In 2003/2004, she created the piece “Fagaala”, for her company JANT-BI, based on the genocide in Rwanda. It was co-choreographed with Kota Yamazaki/Japan for 7 African dancers, a fusion between Butoh and traditional and contemporary African Dances. It had already three very successful tours in the US, and was performed in Europe, Australia (Melbourne Festival, Sydney Opera House) and in Japan.
In 2007, she and Kota Yamazaki received a BESSIE Award (New York Dance and Performance Award) for “Fagaala”.
Later that year, the great challenge was the choreographic part of the OPERA du SAHEL, an important African creation, initiated and produced by the Prince Claus Fund in Holland. It premiered in Bamako in February 2007, followed by performances in Amsterdam and Paris and a first African Tour in 2009.
In 2008, another choreographic work was organised as a collaboration between Jant-Bi company (7 male dancers) and Urban Bush Women company (7 Afro-American female dancers) from New York. This new creation “Les écailles de la mémoire – Scales of memory” was created by her and Jawole Zollar, the artistic director of Urban Bush Women and had great success during several touring in the USA and in Europe. Her creation, the solo “Songook Yaakaar” had its Premiere at the Biennale de la danse in Lyon in September 2010.
In 2014 the French choreographer Olivier Dubois created a solo piece for Germaine Acogny “Mon élue noire – Sacre no.2” based on the original music of “Le Sacre du printemps.” In 2015 her new solo creation “Somewhere at the beginning”, came out in collaboration with theatre director Mikael Serre, a creation that combined dance, theater and video. The premier took place at the Grand Theatre de la Ville du Luxembourg in June 2015. She continues to collaborate with international schools and Dance Centers and regularly teaches master classes. From January 2015 she submitted the Artistic Direction of the Ecole des Sables to her son Patrick Acogny.

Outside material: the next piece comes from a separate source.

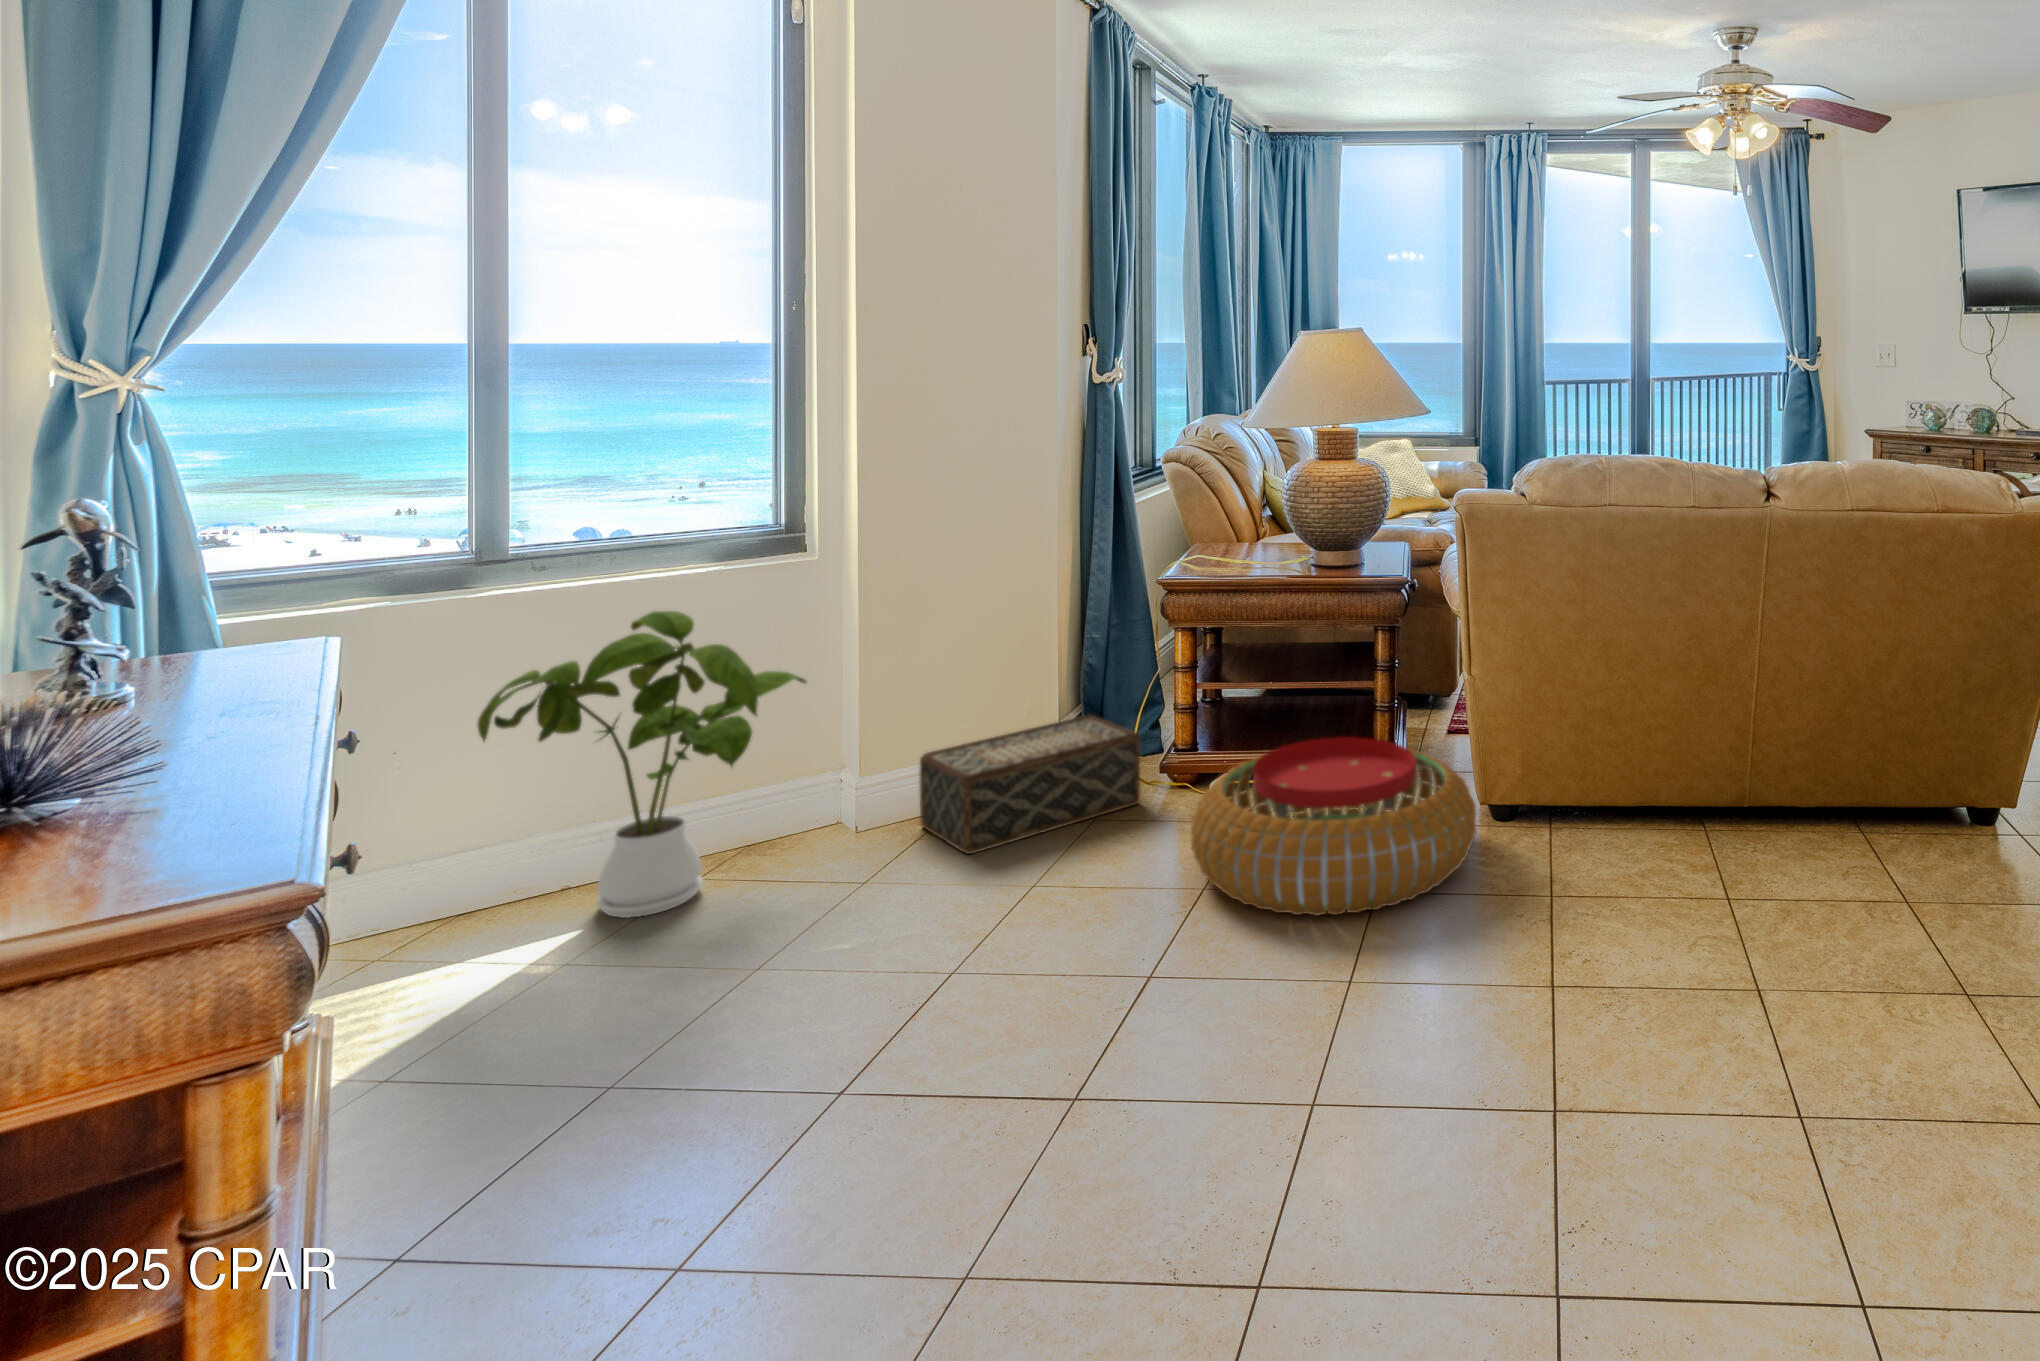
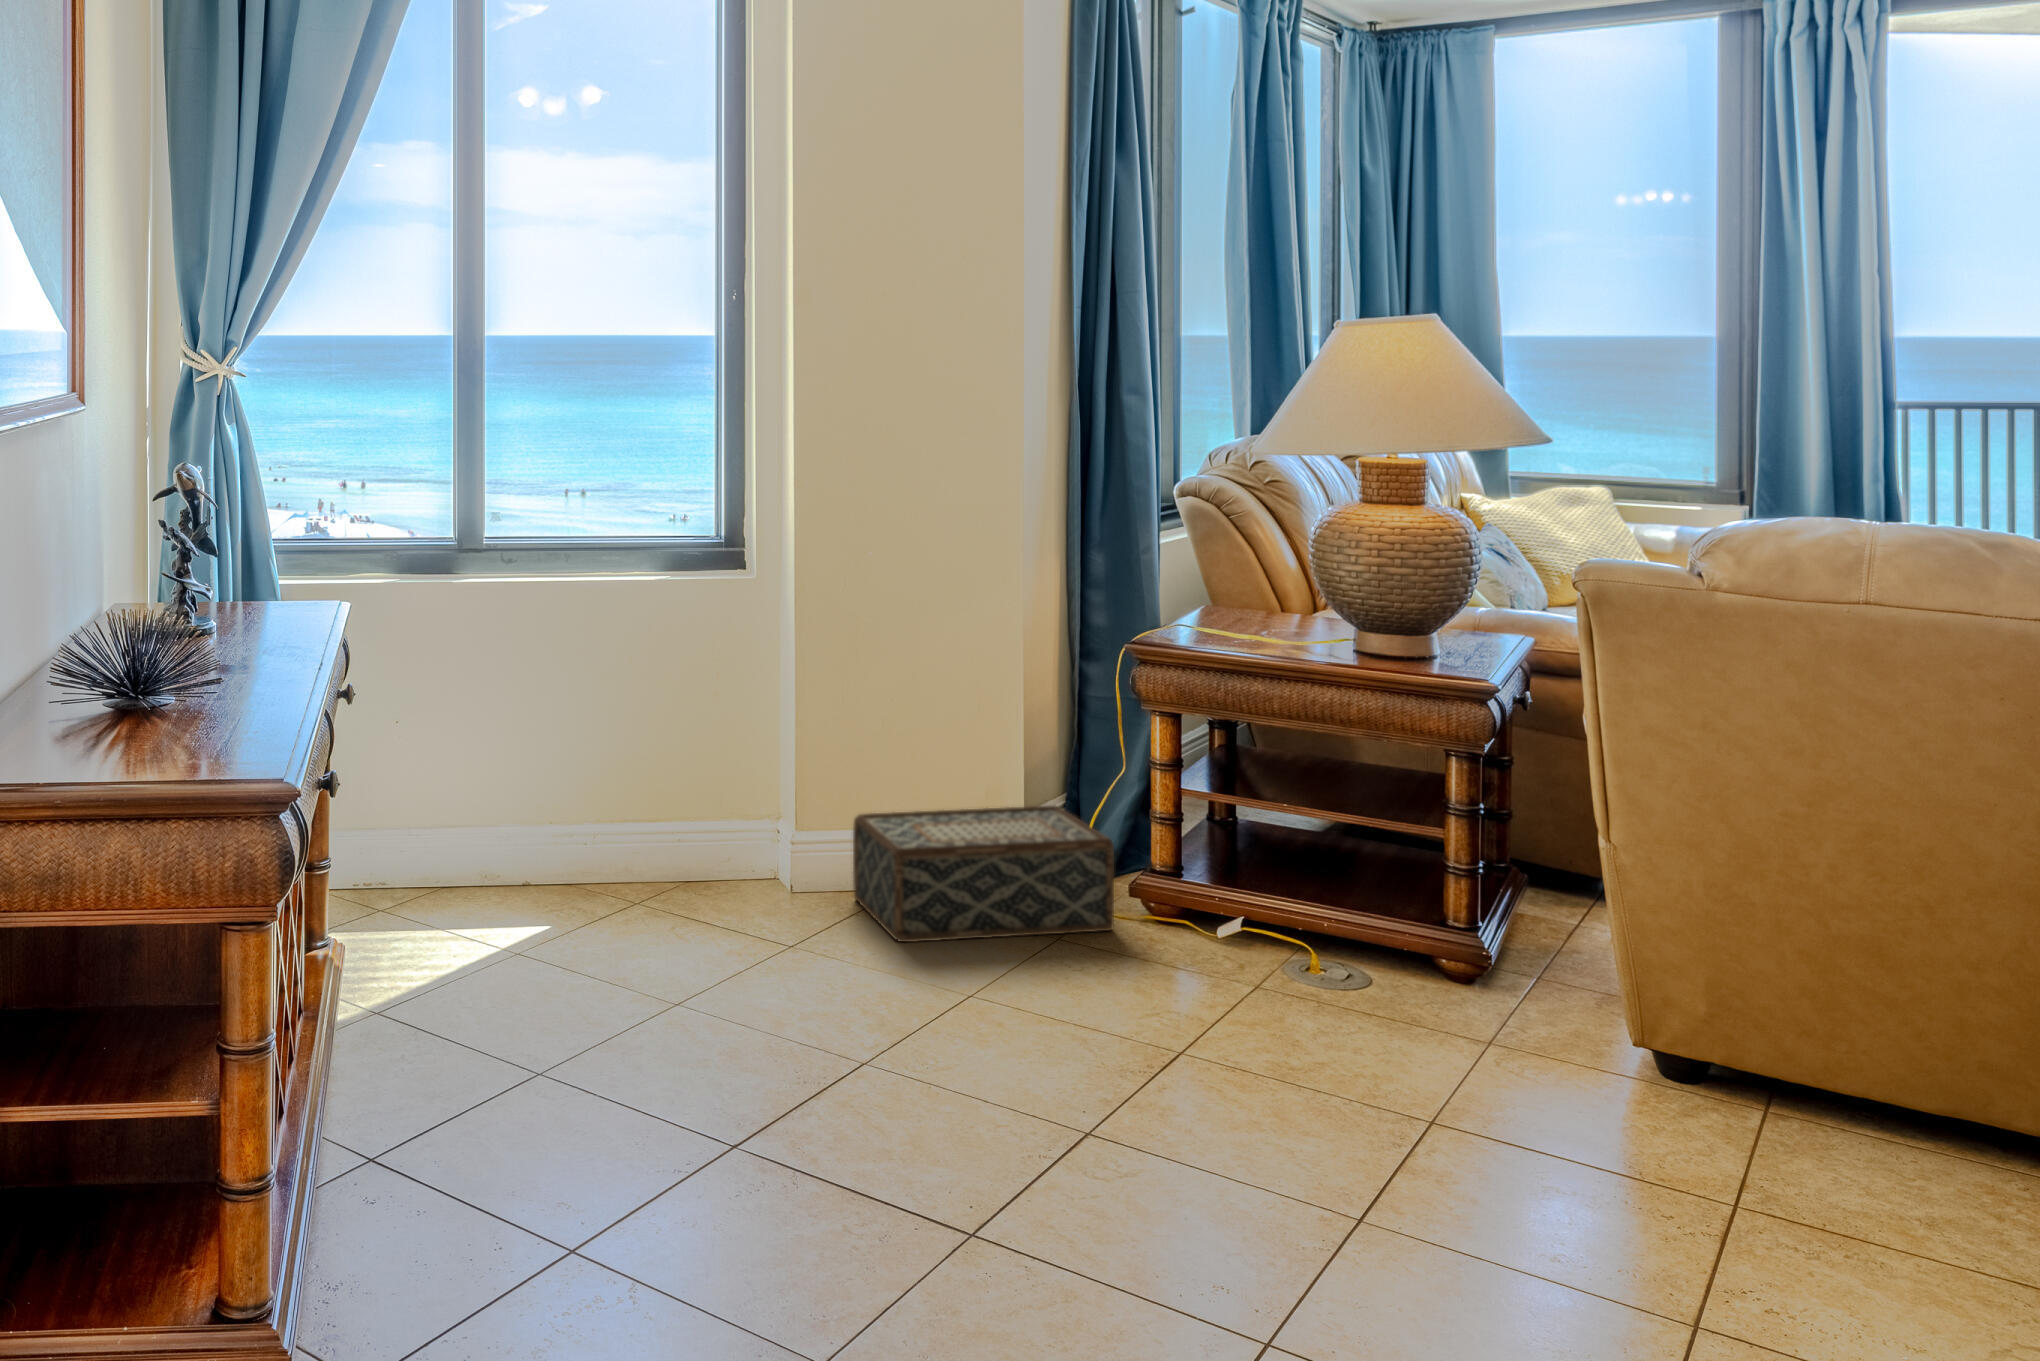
house plant: present [477,611,806,918] -> none [455,614,739,925]
pouf: present [1191,737,1477,916] -> none [1159,893,1606,1154]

In 2020, Germaine Acogny and Helmut Vogt made the decision to hand over the role of Artistic Direction and custodian of the Ecole des Sables to two of its trusted Alumni that are also holders of the Acogny Technique Diploma: Alesandra Seutin and Wesley Ruzibiza, to work alongside Paul Sagne, who has been working and evolving within Ecole des Sables for the last 15 years and who has now been appointed Administrative Director.
In February 2021, Germaine Acogny was Awarded with “The Golden Lion for Lifetime achievement” in dance by the La Biennale di Venezia.